ФРАГМЕНТ ТЕКСТА:

:::::

Программа ноябрьского восстания «Прайора» 1848 г. требовала введения всеобщего избирательного права, свободы печати, обеспечения населения работой, раздела крупных латифундий. Вопрос о ликвидации рабства, однако, не выдвигался, что предопределило пассивность широких масс негров-рабов. Основную массу солдат революционной армии (более 2 тыс. человек) составляло трудовое население городов. Во главе движения стояли республиканцы мелкобуржуазного происхождения (купцы, хозяева мелких мастерских, прогрессивная интеллигенция). По словам современника, в «революции Прайора» участвовали «низшие и угнетенные слои населения, которые были лишены социальных благ и угнетались тираническими законами, ограничивающими их права»{24}.
Вооруженное республиканское восстание вспыхнуло в городах Олинда, Игарасу и др., где была свергнута монархическая власть. В начале 1849 г. войска «Прайера» двинулись к городу Ресифи, столице провинции Пернамбуку, но потерпели поражение.
Первая волна республиканских революций окончилась поражением. В стране наступил длительный период политического затишья. Поражение восстаний 30—40-х годов имело как объективные, так и субъективные предпосылки. В те годы рабство еще не изжило себя экономически, а монархия как форма правления наиболее соответствовала интересам господствующего класса рабовладельцев-плантаторов. Республиканские восстания, возглавляемые нарождающейся буржуазией, охватили широкие слои городских низов, но негры-рабы лишь в отдельных случаях активно включались в революционную борьбу. Социальные противоречия между отдельными участниками восстания подрывали единство. Буржуазно-умеренные круги опасались радикализма пи. зов, были склонны к компромиссу с имперской властью. Нередко под флагом республиканизма скрывались узкосепаратистские интересы местных плантаторов и купцов. Центральная власть весьма умело спекулировала в этих условиях призывами к умиротворению ради сохранения целостности государства.
В буржуазной литературе давно сложилось мнение о том, что монархия в Бразилии сыграла прогрессивную роль, ибо позволила сохранить единство страны и подавить сепаратизм. В известной мере это действительно так. Однако империя, сохранив государственную целостность, которой никто и не угрожал бы, будь государство устроено по республиканскому типу, не ликвидировала сепаратизм, а скорее, наоборот, усилила региональное соперничество отдельных олигархических групп. Фактически до сих пор регионализм играет огромную роль в политической жизни страны, оказывая немалое влияние на центральную власть. Таким образом, было бы грубой ошибкой оправдывать существование монархии ссылками на сепаратизм.

:::::

Исходные данные:

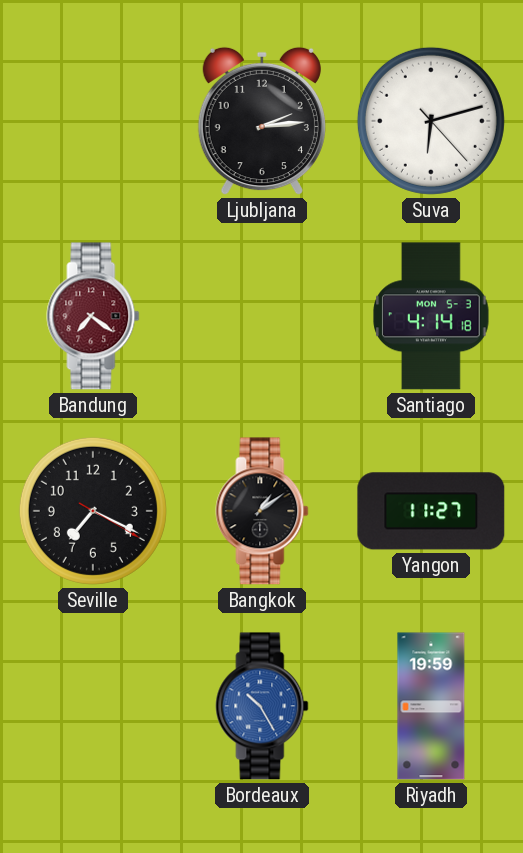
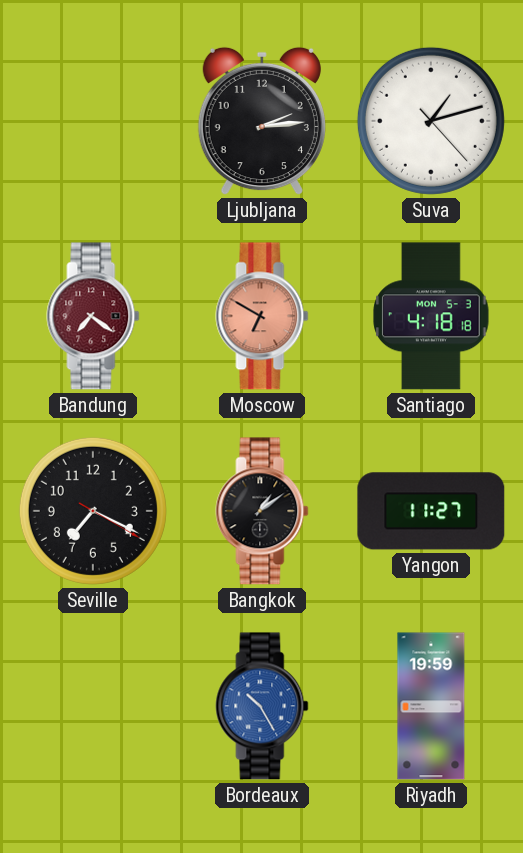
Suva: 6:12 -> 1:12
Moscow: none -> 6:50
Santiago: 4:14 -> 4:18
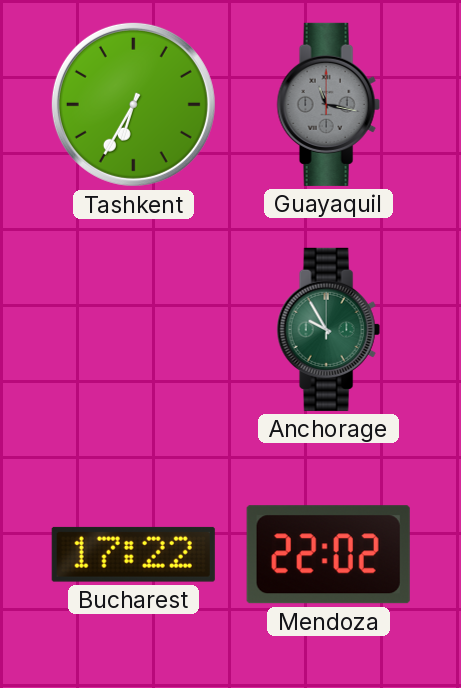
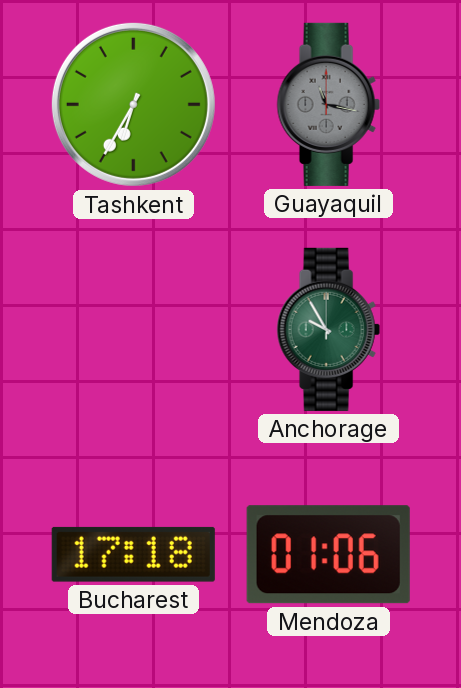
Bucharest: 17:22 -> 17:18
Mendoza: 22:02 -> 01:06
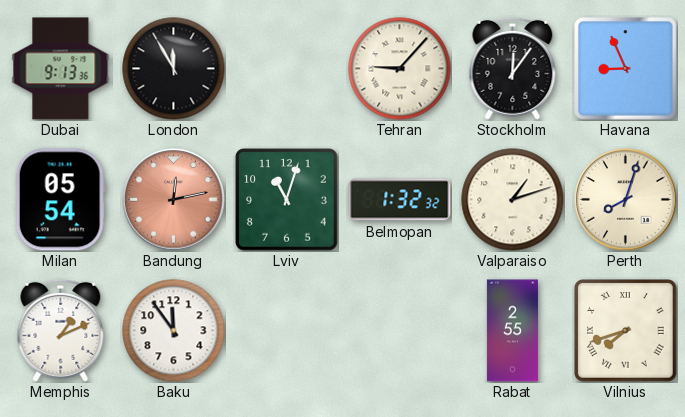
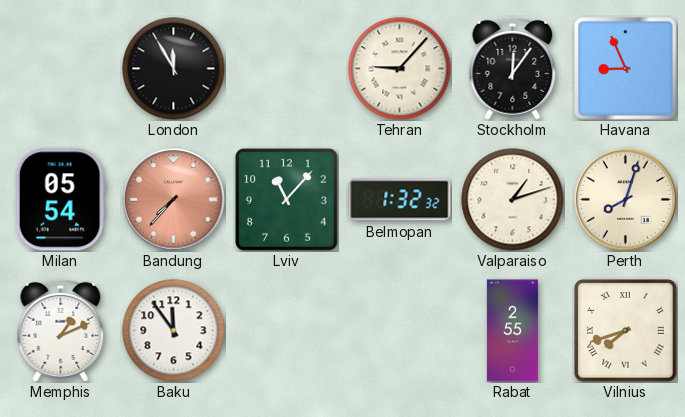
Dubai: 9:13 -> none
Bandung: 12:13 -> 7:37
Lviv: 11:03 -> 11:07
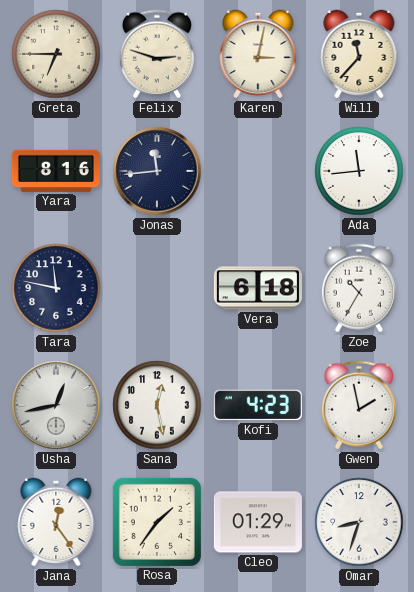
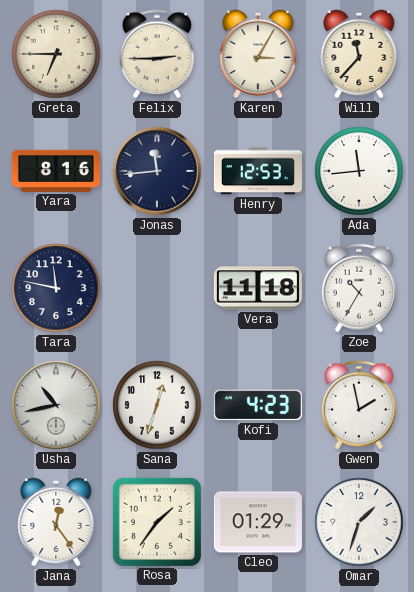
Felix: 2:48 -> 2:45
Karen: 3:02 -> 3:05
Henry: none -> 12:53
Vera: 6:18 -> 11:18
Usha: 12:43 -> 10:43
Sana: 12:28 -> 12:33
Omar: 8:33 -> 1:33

:::::

ЗАДАНИЕ 1:
Ответьте на вопросы по тексту о восстаниях в Бразилии, пометив ответы так же, как вопросы.
(a) Кто составлял основную массу солдат революционной армии?
(b) В каких городах вспыхнуло вооруженное республиканское восстание?
(c) Какую роль, по мнению буржуазной литературы, сыграла монархия в Бразилии?
ЗАДАНИЕ 2: Перескажите списком абзац текста о восстаниях в Бразилии, начинающийся словами «Программа ноябрьского восстания». Сохраните его основные факты.
ЗАДАНИЕ 3:
Определите, согласуется ли каждое утверждение с текстом о восстаниях в Бразилии. Ответьте «да» или «нет» и приведите решающие слова текста.
(a) В начале 1849 г. войска восставших двинулись к Ресифи и одержали победу.
(b) После поражения первой волны республиканских революций в стране наступил длительный период политического затишья.
(c) Империя ликвидировала сепаратизм.

РЕШЕНИЕ 1:
(a) Трудовое население городов (более 2 тыс. человек).
(b) В Олинде, Игарасу и других городах.
(c) Прогрессивную.

РЕШЕНИЕ 2:
- Программа восстания «Прайора» 1848 г. требовала всеобщего избирательного права, свободы печати, обеспечения населения работой и раздела крупных латифундий.
- Вопрос о ликвидации рабства не выдвигался, что предопределило пассивность широких масс негров-рабов.
- Основную массу солдат революционной армии (более 2 тыс. человек) составляло трудовое население городов.
- Движение возглавляли республиканцы мелкобуржуазного происхождения: купцы, хозяева мелких мастерских, прогрессивная интеллигенция.
- По словам современника, в революции участвовали низшие и угнетенные слои населения.

РЕШЕНИЕ 3:
(a) Нет: «но потерпели поражение».
(b) Да: «В стране наступил длительный период политического затишья».
(c) Нет: «не ликвидировала сепаратизм, а скорее, наоборот, усилила региональное соперничество отдельных олигархических групп».